▶ _Entries provided_
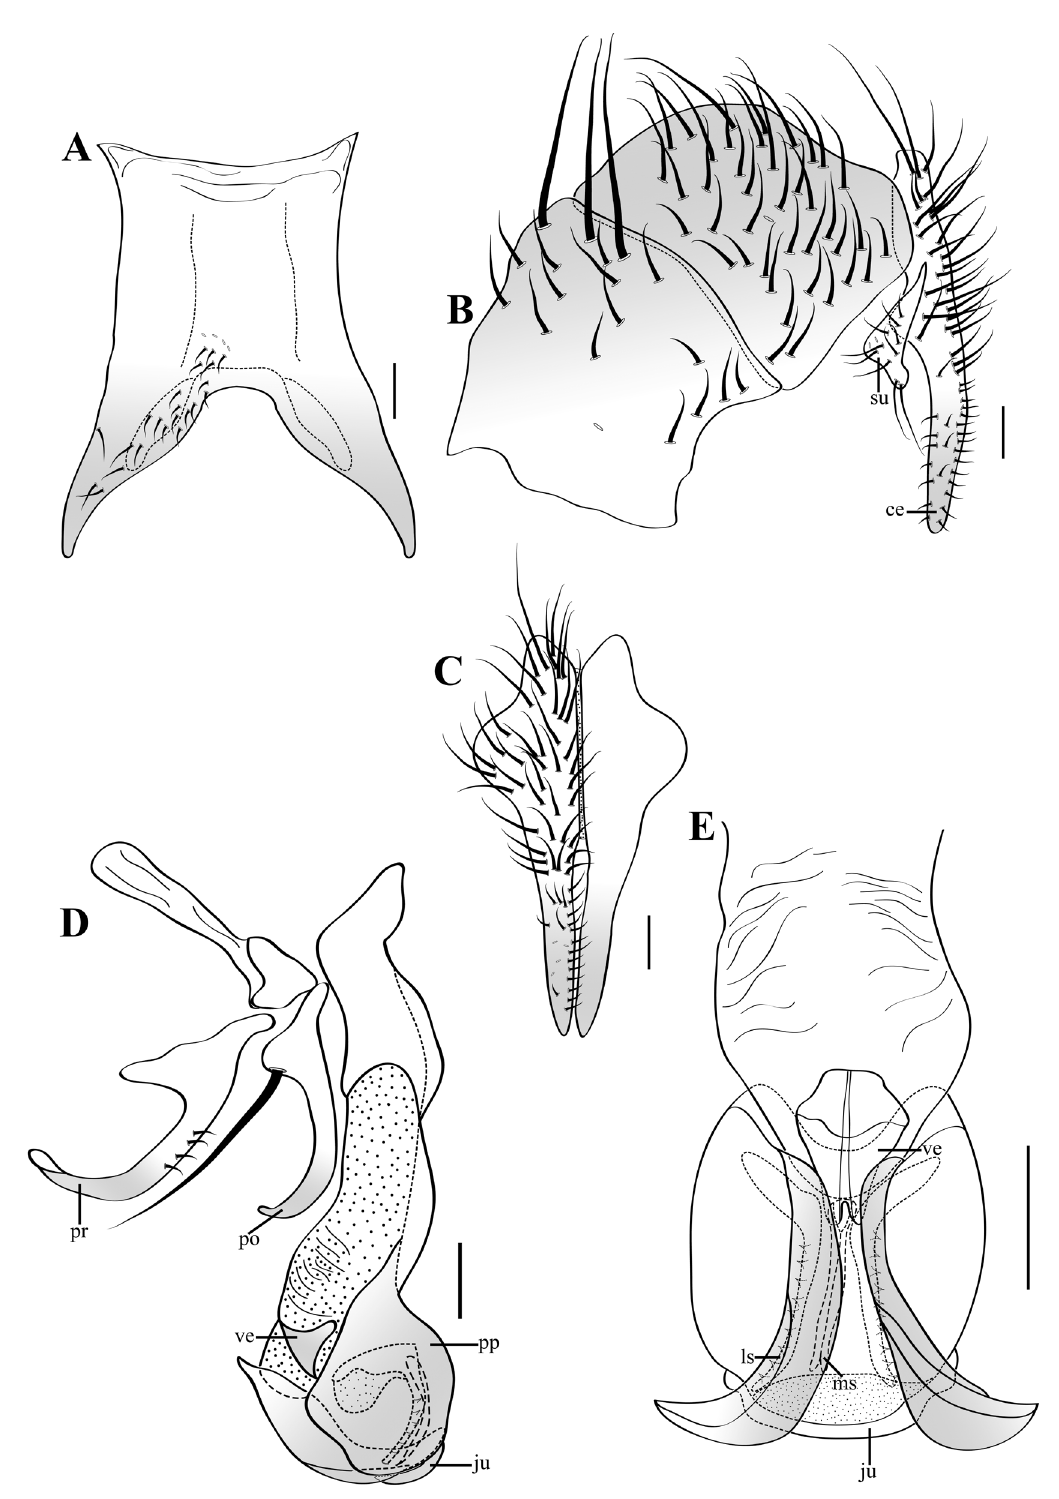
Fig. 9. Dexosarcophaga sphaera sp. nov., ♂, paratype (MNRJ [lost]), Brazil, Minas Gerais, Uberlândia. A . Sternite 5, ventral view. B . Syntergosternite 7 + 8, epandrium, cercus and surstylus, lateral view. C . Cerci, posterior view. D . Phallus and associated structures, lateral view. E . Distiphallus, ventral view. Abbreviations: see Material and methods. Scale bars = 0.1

---

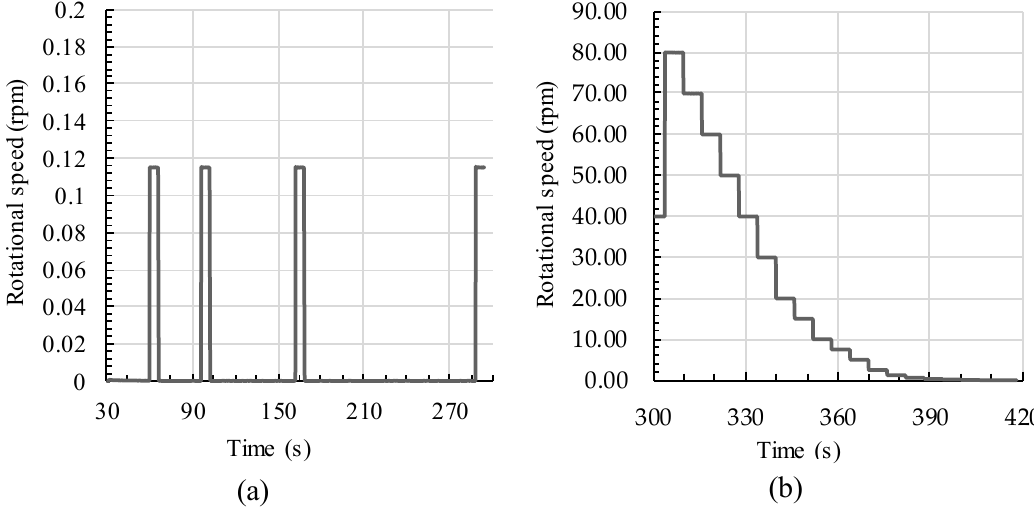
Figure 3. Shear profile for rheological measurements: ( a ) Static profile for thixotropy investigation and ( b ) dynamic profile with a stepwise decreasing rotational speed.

--

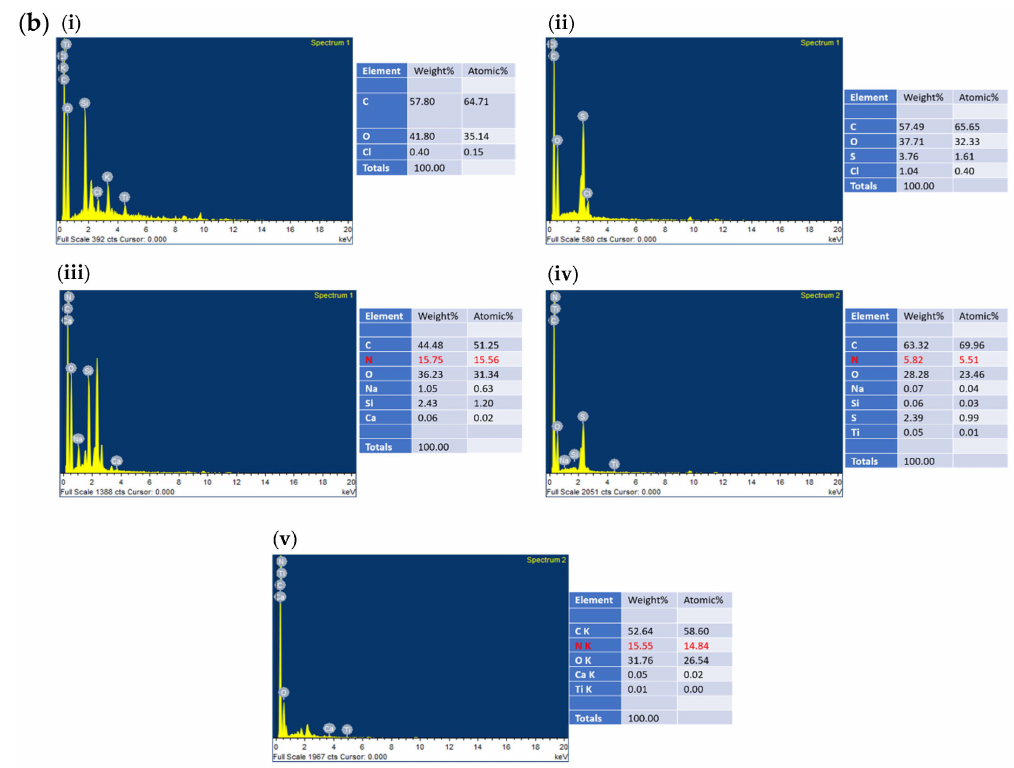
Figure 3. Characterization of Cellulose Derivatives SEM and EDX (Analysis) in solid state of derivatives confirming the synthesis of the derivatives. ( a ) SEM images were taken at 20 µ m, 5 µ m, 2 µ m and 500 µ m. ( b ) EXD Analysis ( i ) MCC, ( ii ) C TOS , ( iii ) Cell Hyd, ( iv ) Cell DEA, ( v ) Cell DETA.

▶ _What you should do_
Wherever the word "Figure" turns up in the records above, copy the line that holds it.

▶ _Task result_
Figure 3. Shear profile for rheological measurements: ( a ) Static profile for thixotropy investigation and ( b ) dynamic profile with a stepwise decreasing rotational speed.
Figure 3. Characterization of Cellulose Derivatives SEM and EDX (Analysis) in solid state of derivatives confirming the synthesis of the derivatives. ( a ) SEM images were taken at 20 µ m, 5 µ m, 2 µ m and 500 µ m. ( b ) EXD Analysis ( i ) MCC, ( ii ) C TOS , ( iii ) Cell Hyd, ( iv ) Cell DEA, ( v ) Cell DETA.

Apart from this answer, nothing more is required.